START Page excerpt

Friday 15 December 2017

Dozen dead after Iraqi jet drops bomb by mistake

A man carries an injured child found in the rubble after an Iraqi Sukhoi jet accidentally dropped a bomb in the Ni’iriya district of New Baghdad. Photo: Reuters
A man carries an injured child found in the rubble after an Iraqi Sukhoi jet accidentally dropped a bomb in the Ni’iriya district of New Baghdad. Photo: Reuters

Murfada Faraj

An Iraqi jet accidentally dropped a bomb over a Baghdad neighbourhood yesterday killing at least 12 people on the ground, Iraqi officials said.

The plane - one of several Russian-made Sukhois used by Iraq in the fight against Isil - was returning to base when the accident happened.

Military spokesman Brig Gen Saad Maan Ibrahim said that a technical failure caused the Sukhoi jet to malfunction and drop the bomb, which hit a number of houses in the Iraqi capital's eastern neighbourhood of New Baghdad.

Three children and two women were among the 12 killed and at least 25 others were wounded. Footage from the scene shows rescue teams in orange jumpsuits and blue helmets searching through the rubble for victims. At least one victim was seen wrapped with a blanket and being rushed to an ambulance.

Iraq is going through its worst crisis since the 2011 withdrawal of US troops, with Isil in control of large swaths of the country's territory in the north and the west following a blitz last year when the Sunni militants captured Iraq's second-largest city of Mosul and the majority of the western Anbar province.

Meanwhile, an Isil militant blew up an explosive-laden bulldozer near Haditha, killing seven Iraqi soldiers in one of a wave of bomb attacks on the northwestern town yesterday.

Haditha and its nearby dam lie in one of the few parts of the huge western province of Anbar still under the control of Iraq's Shi'ite-led government forces, which were driven out of the provincial capital Ramadi in May.

Security services said they fired on and destroyed four other vehicles believed to be rigged with explosives near the town, before they could reach their targets. The coordinated assault reflected an escalation of Isil operations in the final days of Ramadan.

In a statement two weeks ago, Isil spokesman Abu Mohammad Adnani called for increased attacks during Ramadan, and specifically mentioned Haditha.

END Page excerpt
START Extracted information

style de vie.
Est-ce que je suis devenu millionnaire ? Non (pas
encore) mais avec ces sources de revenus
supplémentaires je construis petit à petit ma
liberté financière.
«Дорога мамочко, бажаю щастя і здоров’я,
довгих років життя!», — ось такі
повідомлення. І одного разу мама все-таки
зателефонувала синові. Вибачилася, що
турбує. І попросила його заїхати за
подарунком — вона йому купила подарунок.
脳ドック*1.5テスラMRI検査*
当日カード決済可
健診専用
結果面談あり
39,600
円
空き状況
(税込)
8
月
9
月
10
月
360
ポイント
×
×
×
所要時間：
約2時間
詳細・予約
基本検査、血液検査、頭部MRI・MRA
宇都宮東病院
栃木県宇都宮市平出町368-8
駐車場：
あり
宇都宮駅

END Extracted information
START Extracted information

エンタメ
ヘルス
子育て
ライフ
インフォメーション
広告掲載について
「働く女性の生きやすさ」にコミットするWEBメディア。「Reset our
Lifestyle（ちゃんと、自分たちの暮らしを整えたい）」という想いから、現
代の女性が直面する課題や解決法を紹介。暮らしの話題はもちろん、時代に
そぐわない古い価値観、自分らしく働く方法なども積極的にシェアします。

END Extracted information

> [Tasks to carry out]:
1 > Translate this sentence from the article on the Iraqi jet's accidental bombing into French: "The plane - one of several Russian-made Sukhois used by Iraq in the fight against Isil - was returning to base when the accident happened."
2 > State whether each statement agrees with the article on the Iraqi jet's accidental bombing, answering yes or no and quoting the words of the article that decide it.
(a) The bomb hit houses in an eastern neighbourhood of Baghdad.
(b) Security services destroyed five vehicles near Haditha.
(c) Government forces were driven out of Ramadi in May.
3 > Carry the article on the Iraqi jet's accidental bombing forward from its final sentence.

> [Answers provided]:
1 > L'avion – l'un des nombreux Sukhoï de fabrication russe utilisés par l'Irak dans la lutte contre l'EIIL – regagnait sa base lorsque l'accident s'est produit.

2 >
(a) Yes: "which hit a number of houses in the Iraqi capital's eastern neighbourhood of New Baghdad"
(b) No: "fired on and destroyed four other vehicles believed to be rigged with explosives near the town"
(c) Yes: "which were driven out of the provincial capital Ramadi in May"

3 >
A car bomb also exploded yesterday in the town of Jubba, about 30km southeast of Haditha, close to the Ain al-Asad air base where US forces have been training Sunni Muslim fighters from Anbar to take on Isil. A police source said seven soldiers were killed.

The Sunni Muslim province of Anbar is a stronghold of Isil militants who control swaths of Iraq and Syria, including the northern Iraqi city of Mosul and the Syrian city of Raqqa, capital of their self-declared caliphate.

In Iraq, the Islamist militants have been driven out of the city of Tikrit and eastern province of Diyala, but have launched repeated strikes to retake lost ground in the refinery town of Baiji, north of Tikrit.

Army troops and fighters from the mainly Shi'ite Muslim Hashd Shaabi militias - backed by a US-led air campaign - have stepped up their counter-offensive in Anbar, cutting off a northern supply route to Isil-held Falluja as they tighten an attempted siege of the city, just 40km west of Baghdad.

A source in Anbar said security forces recaptured a bridge north of Ramadi yesterday in an attack which killed 14 Isil fighters.

In northeast Iraq, Isil fighters launched an attack early yesterday against Kurdish peshmerga forces in the village of Murah, near the city of Kirkuk. A Kurdish police officer said peshmerga fighters, backed by air strikes, repelled the attack at around dawn after five hours of fighting. A statement issued in the name of the Islamic State said the Islamists had taken one peshmerga fighter prisoner.

Kurdish forces later drove around with the bodies of dead militants splayed on the bonnets of their armoured vehicles.